Activation contexts are visible throughout the entire process. The activation context stacks are however per-thread, and two threads in the same process can have different activation stacks. CreateThread automatically puts the current activation context at the top of the new thread's activation stack. This can facilitate upgrading existing code to use side-by-side components because the new thread can run immediately in the current activation context.

Asynchronous procedure calls, completion port callbacks, and any other callbacks on other threads automatically get the activation context of the source. When the callback is called, the activation stack is cleaned up. This means that your application can use asynchronous procedure calls and callbacks without explicitly activating any contexts because context management will be done by the underlying side-by-side infrastructure. To make other contexts active during a callback or new thread, your application can do its own context management.

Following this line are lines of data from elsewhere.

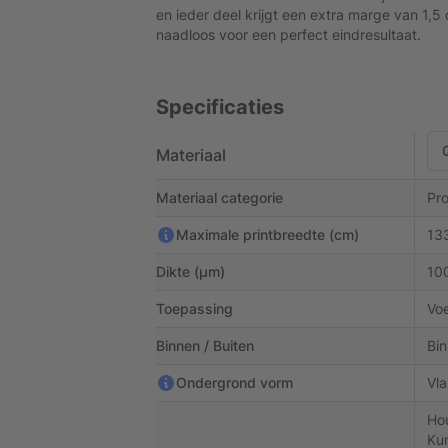
en ieder deel krijgt een extra marge van 1,5 c
naadloos voor een perfect eindresultaat.
Specificaties
Materiaal
Materiaal categorie
Pr
Maximale printbreedte (cm)
13
Dikte (µm)
10
Toepassing
Voe
Binnen / Buiten
Bin
Ondergrond vorm
Vla
Hou
Kun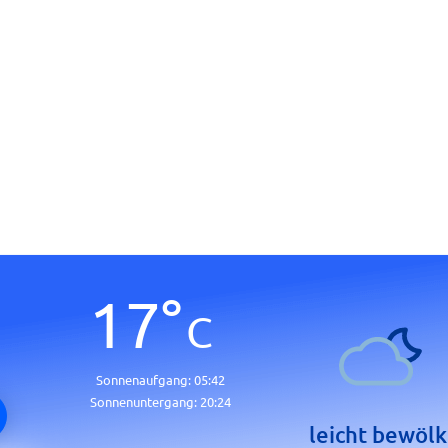
17
°
C
Sonnenaufgang:
05:42
Sonnenuntergang:
20:24
leicht bewölk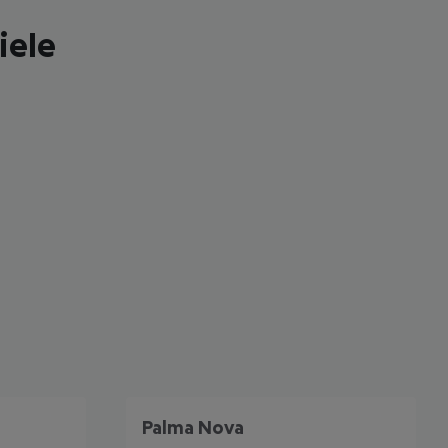
iele
Palma Nova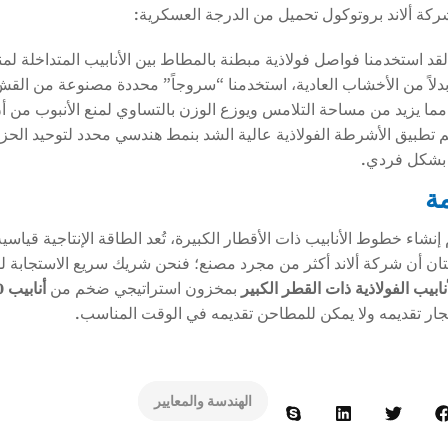
ة ألاند بروتوكول تحميل من الدرجة العسكرية:
قد استخدمنا فواصل فولاذية مبطنة بالمطاط بين الأنابيب المتداخلة لمنع 
دلاً من الأخشاب العادية، استخدمنا “سروجاً” محددة مصنوعة من ال
 مما يزيد من مساحة التلامس ويوزع الوزن بالتساوي لمنع الأنبوب من 
 تطبيق الأشرطة الفولاذية عالية الشد بنمط هندسي محدد لتوحيد الحزمة
 بشكل فردي.
مة
نشاء خطوط الأنابيب ذات الأقطار الكبيرة، تُعد الطاقة الإنتاجية قياسي
ان أن شركة ألاند أكثر من مجرد مصنع؛ فنحن شريك سريع الاستجابة للبن
ابيب الفولاذية ذات القطر الكبير
بمخزون استراتيجي ضخم من
أنابيب API 5L X60 LSAW API 5L X60
جار تقديمه ولا يمكن للمطاحن تقديمه في الوقت المناسب.
الهندسة والمعايير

In this case your program must use the proper sequence of activation context activate functions and deactivate functions.

Activation contexts are thread-neutral. Activating a context only changes the current thread's stack, and you cannot activate a context across threads. Thread A cannot force a context onto thread B. The functions of the activation context API are also threading-aware.

When you use SendMessage or PostMessage to send a window message to another window procedure in your process, the current activation context is activated before the message is passed on to the target procedure. The current activation context goes along with the message. This ensures that messages that refer to COM objects, DLL names, or other side-by-side resources retain their correct context information.